Passage section start
At the national level (Figure 6B), a pronounced geographic concentration is observed. High-output countries are mainly those with large research production capacities and active AI technology applications, such as the United States, India, and China. The top 15 countries collectively contribute 59% of the total publications (1508/2566). This pattern indicates a structural coupling between governance-related research output, national scientific capacity, and the level of AI development. At the same time, such disparities may also reflect differences in institutional capacity across countries to identify, document, and address AI-related academic integrity risks.
The annual trend (Figure 6C) shows a marked acceleration in publication output since 2020. In particular, following the rapid diffusion of generative AI technologies in 2022, the field entered a phase of steep growth, indicating an increase in scholarly attention to AI-induced academic integrity challenges. However, when examining the proportion of governance-related publications relative to the overall volume of AI research, this share has continued to decline over time. This suggests that attention to academic governance is not keeping pace with the broader expansion of AI research, and that the governance gap is widening year by year.
Overall, Figure 6 indicates that research on the governance of AI-related academic misconduct is undergoing rapid growth. Nevertheless, its trajectory remains misaligned with the pace of technological diffusion, and both disciplinary structure and global participation exhibit stage-specific imbalances.
Passage section end
Dataset entries section start
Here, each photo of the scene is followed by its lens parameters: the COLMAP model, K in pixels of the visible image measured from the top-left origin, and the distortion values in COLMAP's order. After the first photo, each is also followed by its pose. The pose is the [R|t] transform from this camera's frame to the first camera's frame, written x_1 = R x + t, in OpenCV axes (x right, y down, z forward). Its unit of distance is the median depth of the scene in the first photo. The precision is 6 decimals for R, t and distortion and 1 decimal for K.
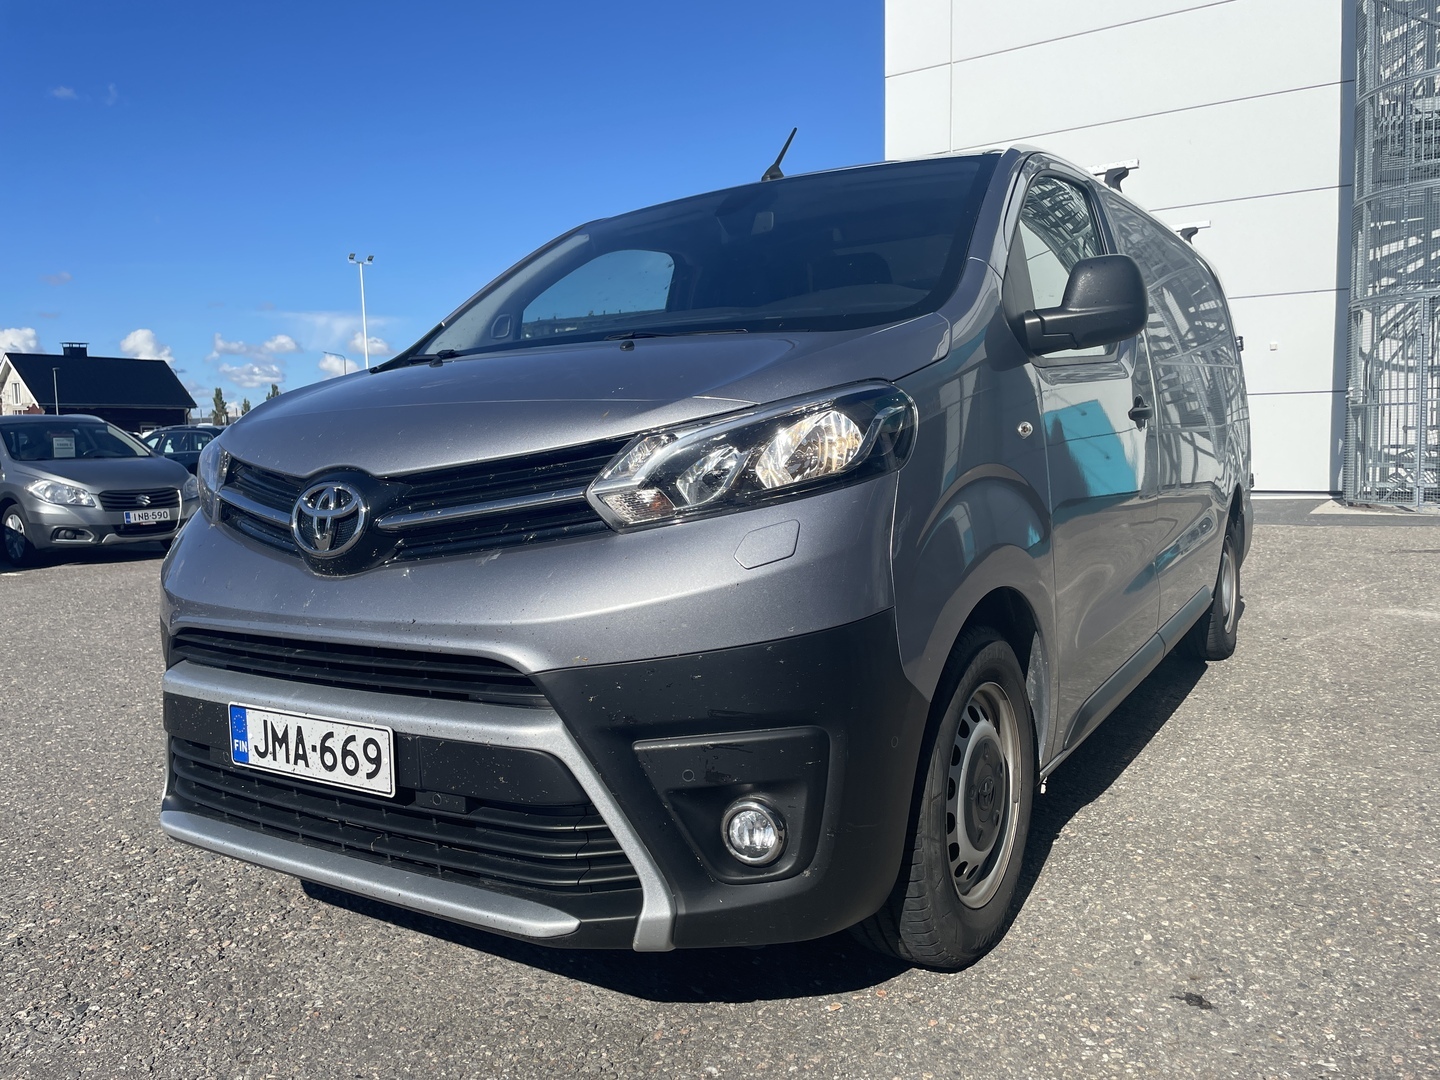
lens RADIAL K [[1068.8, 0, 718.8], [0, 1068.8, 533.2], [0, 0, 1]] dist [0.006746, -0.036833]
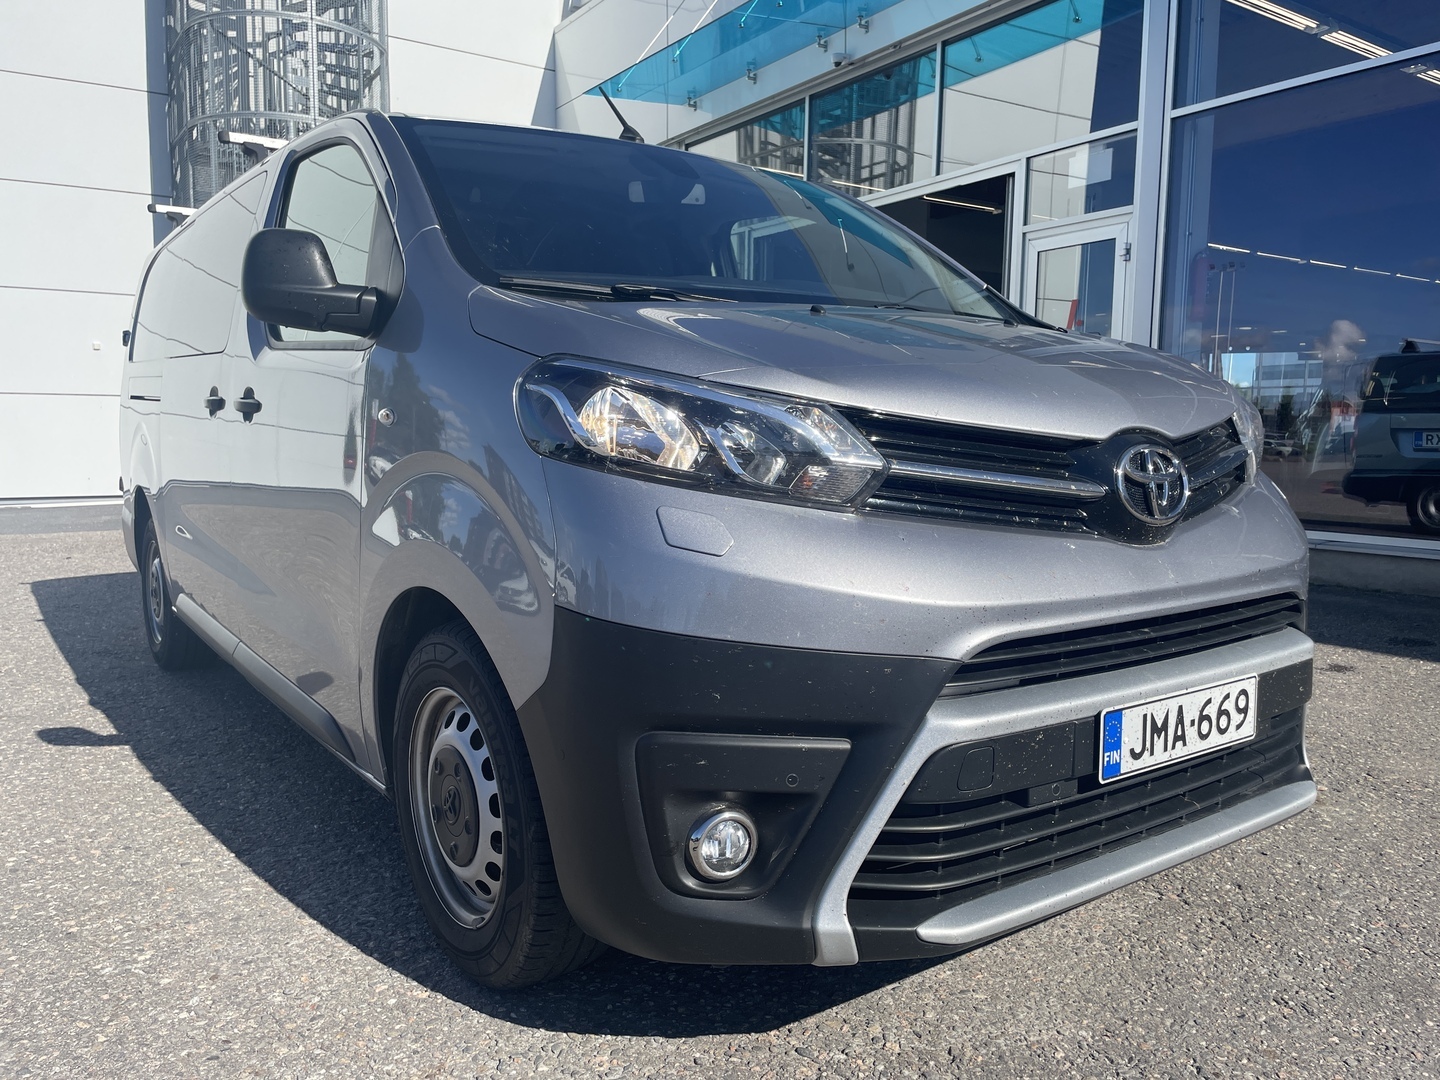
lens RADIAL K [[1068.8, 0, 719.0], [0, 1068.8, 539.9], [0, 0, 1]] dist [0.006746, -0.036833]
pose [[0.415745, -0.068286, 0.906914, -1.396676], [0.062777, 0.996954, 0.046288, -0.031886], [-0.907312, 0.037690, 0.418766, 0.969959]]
Dataset entries section end
Dataset entries section start
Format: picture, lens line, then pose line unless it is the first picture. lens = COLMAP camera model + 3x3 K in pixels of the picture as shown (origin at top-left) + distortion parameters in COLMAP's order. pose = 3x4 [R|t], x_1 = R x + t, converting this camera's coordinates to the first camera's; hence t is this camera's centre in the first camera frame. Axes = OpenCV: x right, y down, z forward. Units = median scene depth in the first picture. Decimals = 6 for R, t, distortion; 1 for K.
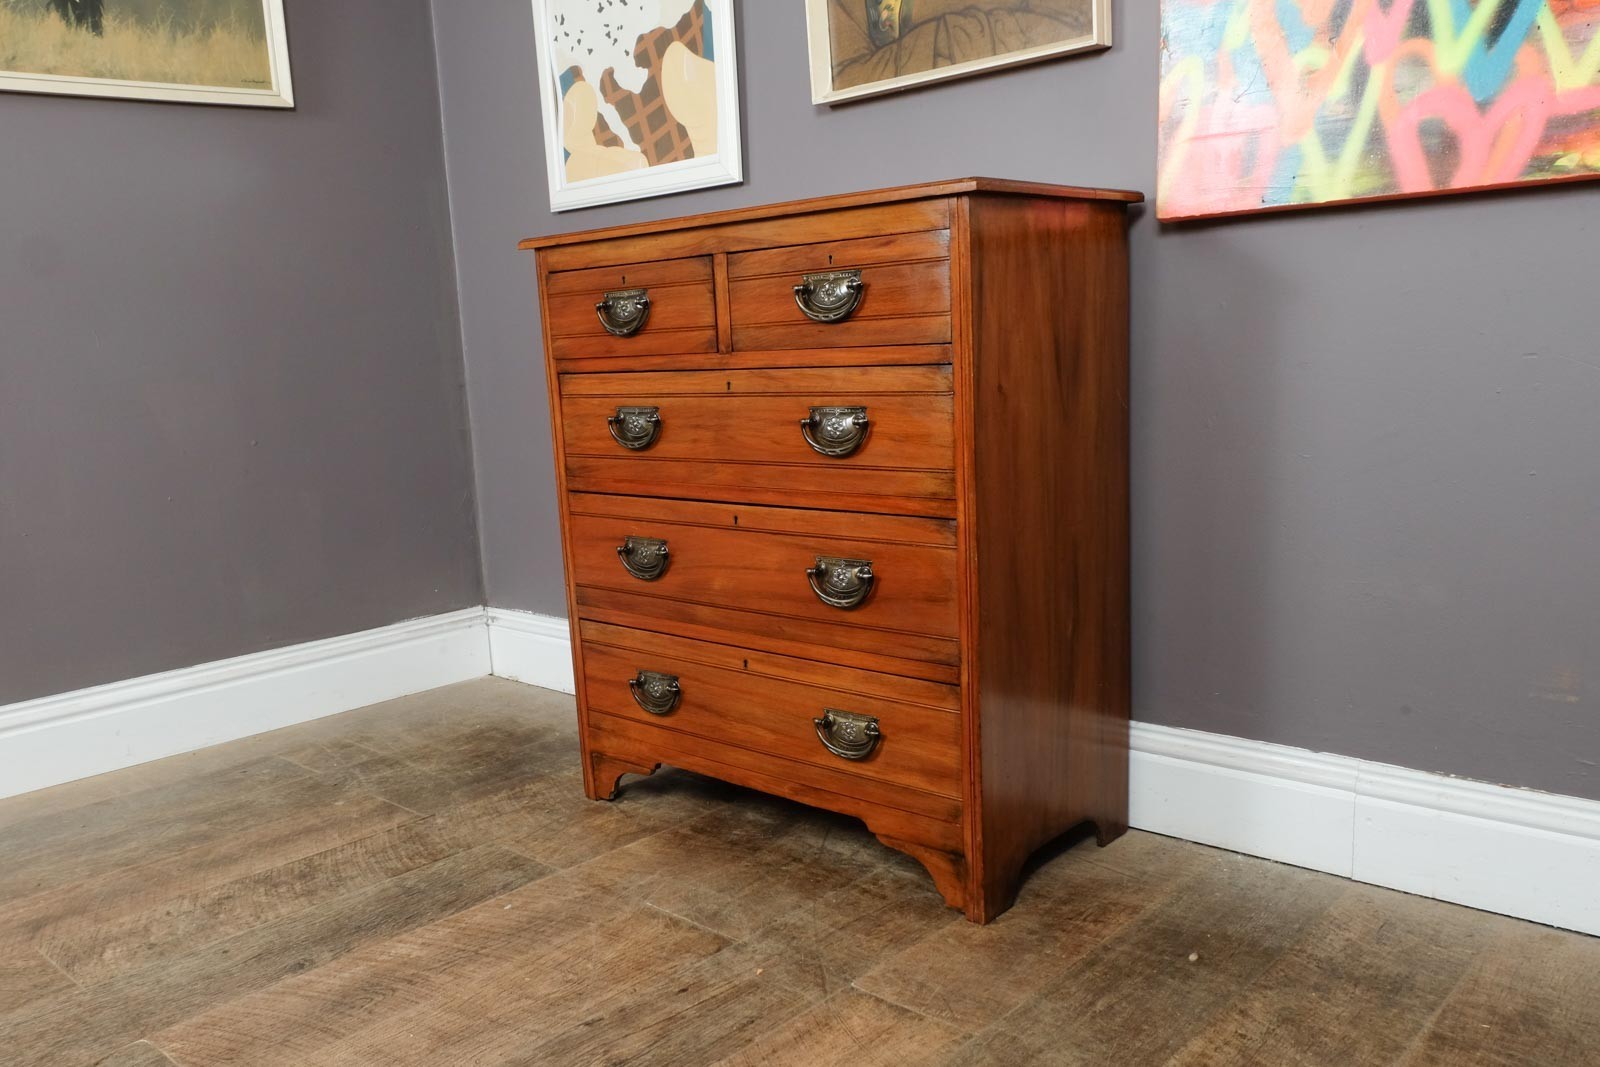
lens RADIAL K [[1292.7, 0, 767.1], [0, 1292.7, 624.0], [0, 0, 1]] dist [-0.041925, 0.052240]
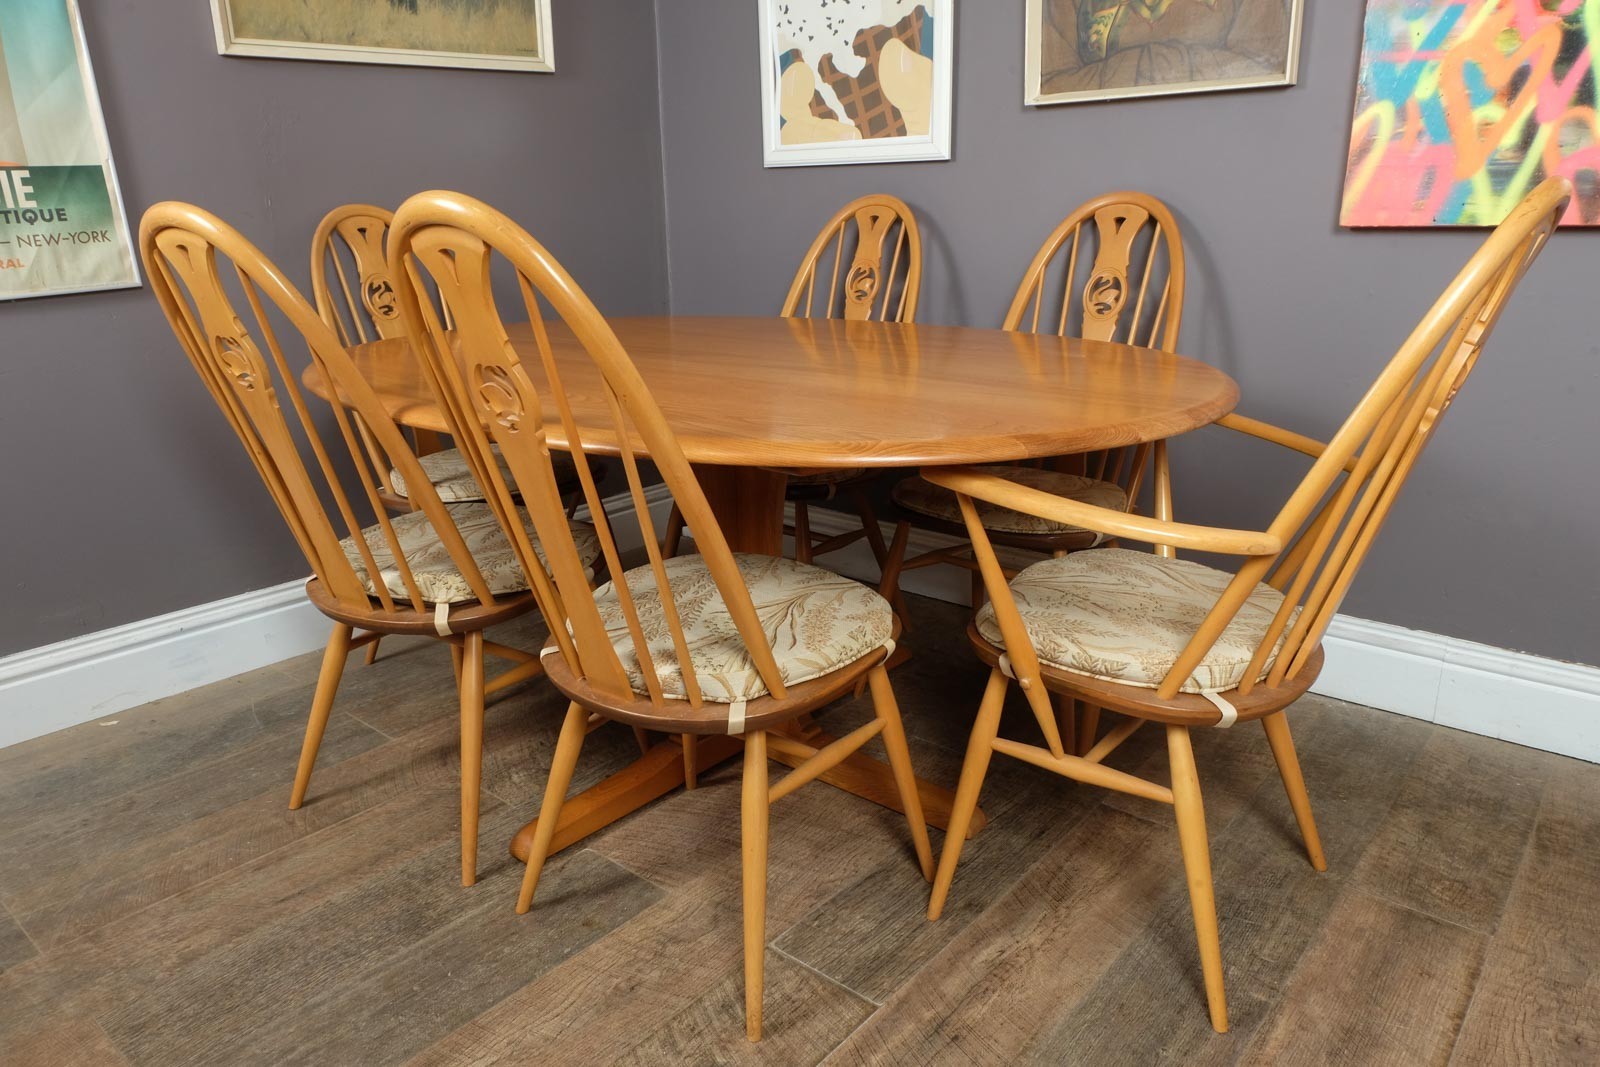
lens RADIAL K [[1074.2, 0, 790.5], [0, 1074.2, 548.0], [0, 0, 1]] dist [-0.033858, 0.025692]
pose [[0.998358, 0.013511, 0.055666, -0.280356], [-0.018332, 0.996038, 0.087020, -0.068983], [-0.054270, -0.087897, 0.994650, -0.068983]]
Dataset entries section end
Task A |
Transcribe the passage on AI-related academic misconduct research, starting at "Overall, Figure 6" and ending at "exhibit stage-specific imbalances.".
Task B |
In the passage on AI-related academic misconduct research, what share of the total publications comes from the top 15 countries?

Written response A |
Overall, Figure 6 indicates that research on the governance of AI-related academic misconduct is undergoing rapid growth. Nevertheless, its trajectory remains misaligned with the pace of technological diffusion, and both disciplinary structure and global participation exhibit stage-specific imbalances.

Written response B |
59% of the total publications (1508 of 2566).